# What was the Puritans' beef with the Quakers?



## Tom Hart (Apr 19, 2016)

Reading some Puritans, I noticed that they had some issues with the Quakers. In _The Gospel Mystery of Sanctification_, for example, Walter Marshall mentioned something about the errors of the Quakers, and although he didn't go into much detail he lumped them in with Papists, as I recall. I've read other such mentions in other Puritan works. What specifically were the issues that led some Puritans to decry Quakerism as heretical?


----------



## PointyHaired Calvinist (Apr 19, 2016)

Early Quakers had a low view of Scripture and ministers, and thought that everyone had the "inner light" of the Holy Spirit which was more than sufficient for godliness. Also, early Quakers were known for entering Puritan (Baptist, Independent, AND Presbyterian) and disrupting them. Many quakers of the time were religious anarchists rather than quiet and meek seekers.


----------



## Tom Hart (Apr 19, 2016)

PointyHaired Calvinist said:


> Early Quakers had a low view of Scripture and ministers, and thought that everyone had the "inner light" of the Holy Spirit which was more than sufficient for godliness. Also, early Quakers were known for entering Puritan (Baptist, Independent, AND Presbyterian) and disrupting them. Many quakers of the time were religious anarchists rather than quiet and meek seekers.



In some ways not so different from charismatics today, then?  Thank you for the help!


----------



## Don Kistler (Apr 19, 2016)

The last part of John Owen's "Biblical Theology" is entitled "A Defense of Sacred Scripture Against Modern Fanaticism." It is Owen's response to the Quakers and their "Inner Light" teaching, which was that God gave an inner light to everyone, which is why no one had any authority in a Quaker church since they all had that inner light in them. That's why you won't find a pulpit in a Quaker church. It has been my experience that the Puritans wrote as much against the Quakers as they did against Roman Catholicism.


----------



## Ajay (Apr 20, 2016)

I have some collection of questions raised by John Bunyan to the quakers:

1. If thou sayest that every one hath a measure of the Spirit of Jesus Christ within him, why say the scriptures that some are ‘sensual having not the Spirit’ (Jude 19). And when Christ tells his disciples of sending them the Spirit, he also saith, The world cannot receive it (John 14:17).
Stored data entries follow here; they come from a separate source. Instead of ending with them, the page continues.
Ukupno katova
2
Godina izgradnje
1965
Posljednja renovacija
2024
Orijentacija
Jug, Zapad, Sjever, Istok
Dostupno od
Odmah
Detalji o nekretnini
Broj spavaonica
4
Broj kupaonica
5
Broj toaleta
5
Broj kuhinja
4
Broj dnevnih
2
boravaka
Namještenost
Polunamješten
2. What is the church of God redeemed by, from the curse of the law? Is it by something that is done within them, or by something done without them? If thou answer, it is redeemed from the curse of the law by something that worketh in them; then I ask, why did the Man Christ Jesus hang upon the cross on Mount
Calvary, without the gates of Jerusalem, for the sins of the people? (Gal 3:3; 1 Peter 2:24). And why do the scriptures say, that through this
Man, is preached to us the forgiveness of sins (Acts 13:38). That is, through his blood (Eph1:7; Col 1:20) which was shed without the gates of Jerusalem (Heb 13:12).

3. What scripture have you to prove, that Christ is, or was crucified within you, dead within you, risen within you, and ascended within you?

4. Is that very Man that was crucified on Mount Calvary between two thieves, whose name is Jesus, the Son of Mary, I say, is he the very Christ of God, yea, or no?
5. Is that very Man, with that very body, within you, yea, or no?

6. Was that Jesus, that was born of the Virgin Mary, a real Man of flesh and bones, after his resurrection from the dead, out of Joseph’s sepulchre, yea, or no? For the scripture saith he was, as in Luke 24:39. If so, then did that Man that said handle me and see, for a
spirit hath not flesh and bones as ye see me have; I say, did that Man go away from his disciples (and not into them, in his body) as these scriptures declare (Luke 24:39,40 compared with 50,51, also Acts 1:9-11) or did he with that body of flesh go into his disciples,
as some fond dreamers think?

7. Hath that Christ that was with God the Father before the world was, no other body but his church? If you say no, as it is your wonted course; then again I ask you, what that was in which he did bear the sins of his children? If you answer, It was ‘in his own body on the tree,’ for so saith the scripture (1 Peter 2:24).
Then I ask you further, whether that body in which he did bear our sins, (which is also called his own body) was, or is, the church of God, yea, or no? Again if you say he hath no body but the church, the saints, Then I ask, what that was that was taken down from the cross, and laid into Joseph’s sepulchre (Luke 23:53). Now I know, that as Christ is the head of his church, so the church is the body of the head, which is Christ. But as Christ is the mediator between God and man, I say, as he is mediator, so he is a man (1 Tim 2:5) and absent from his saints in the world, as is clear (2 Cor 5:6). Therefore as he is a mediator, and a Man, so he hath a body that is absent from his church, which body is ascended from his disciples, above the clouds into heaven (Luke 24:51; Acts
1:9-11). If you say no, then I ask you, Did he leave the body behind him, which was born of the Virgin Mary, which walked up and down
with his disciples in the world, was afterwards hanged upon the cross (Luke 23:26,33,53), buried, rose again from the dead (Matt 24:3,6,15,41,41,39,50) with which body he did eat, drink, and likewise walk with his disciples after his resurrection from the dead (Acts10:41), and did bid his disciples see if he were not flesh and bones, yea, or no?



For Further reading http://www.chapellibrary.org/files/5313/7642/2875/bun-truths.pdf


----------



## Logan (Apr 20, 2016)

Part of that "inner light" belief manifested itself in strange and unbecoming ways. Even some of the women called themselves prophetesses, and Deborah Wilson (among others if I recall) walked naked through the streets to signify the people's spiritual nakedness.


----------



## jwithnell (Apr 20, 2016)

In some ways, the Friends mirrored the puritans in their concern regarding the established church and its huge hierarchy, ties to the crown, and ornamentation. My family fled England due to persecution from the church, hence state. Like so many errors, much seems to rest on a faulty view of man after the fall. If a person is born "innocent" with a divine light inside, what is one saved from, or for that matter, saved to? And why should one have more authority in a fellowship than another? The egalitarian thinking extended even to the way the congregation is seated for worship. It the Friends House where my family attended up until just a few generations ago, the congregations is split in two and seated facing each other. A few chairs at the front (now to everyone's side) could be filled by anyone as he or she were led.


----------